Background Radiological damage is an important outcome measure in rheumatoid arthritis (RA), both for research and clinical purposes. Depending on the setting, both hands and feet are radiographed, or only a part of these. It is unknown whether radiographing part of the four extremities gives comparable information to radiographing both hands and feet. This study therefore aimed to compare the radiological information obtained both when evaluating single time point radiographs and progression over time, in early and advanced RA.

Methods 6261 sets of hands and feet x-rays of 2193 RA patients from Leiden, Groningen (both from The Netherlands) and North America were studied. Correlations between joint damage at different regions were compared (unilateral vs bilateral and hands vs feet).

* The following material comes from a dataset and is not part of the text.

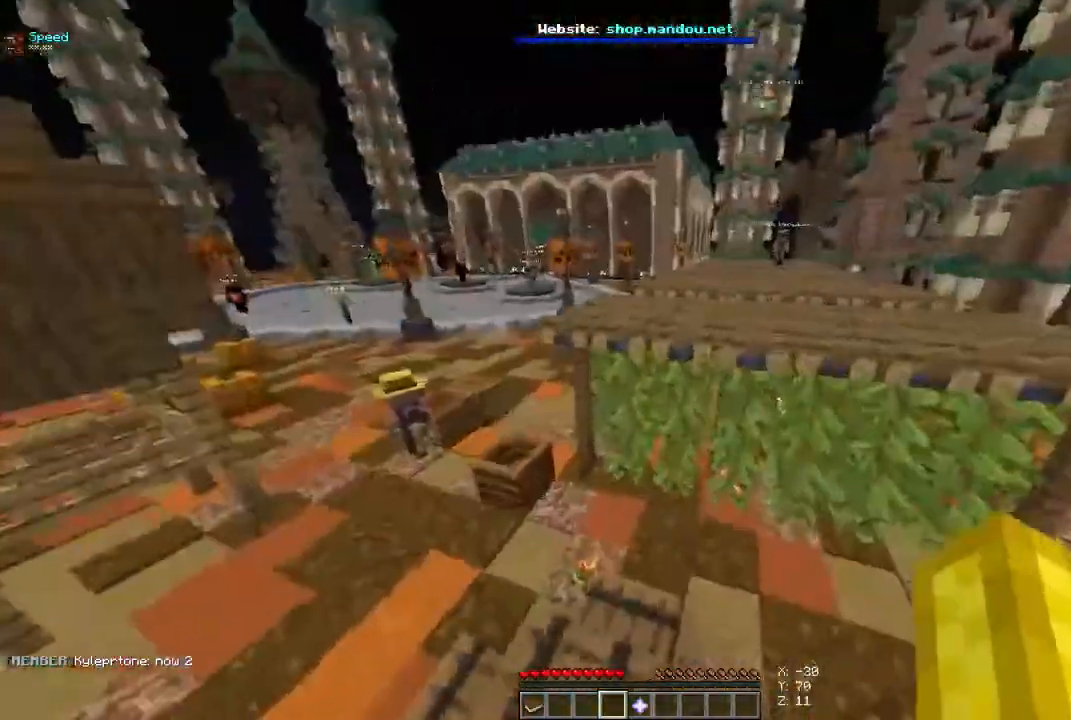
{"keys": ["space", "w"], "mouse": [], "events": [[167, "w", "down"], [233, "space", "down"], [367, "space", "up"], [467, "space", "down"]]}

Analyses were done at single time points (cross-sectional) and for progression over time (longitudinal), both for continuous severity measures (Sharp/van der Heijde score; SHS) and binomial measures of erosiveness.

Results When studying single time points, the severity of joint damage (SHS) is highly correlated between left and right, but weakly correlated between hands and feet. Correlation coefficients were higher in advanced than early RA. These findings were comparable in the three datasets. When evaluating erosiveness using only unilateral x-rays or hands without feet, 19.3% and 24.0–40.4% are incorrectly classified as non-erosiveness. Similarly, when evaluating disease progression by imaging only unilateral x-rays or only hand x-rays, progression would have been missed in 11.6–16.2% and 21.2–31.0% of patients.

Conclusion Performing x-rays of both hands and feet yields additive information compared with imaging only a part of these.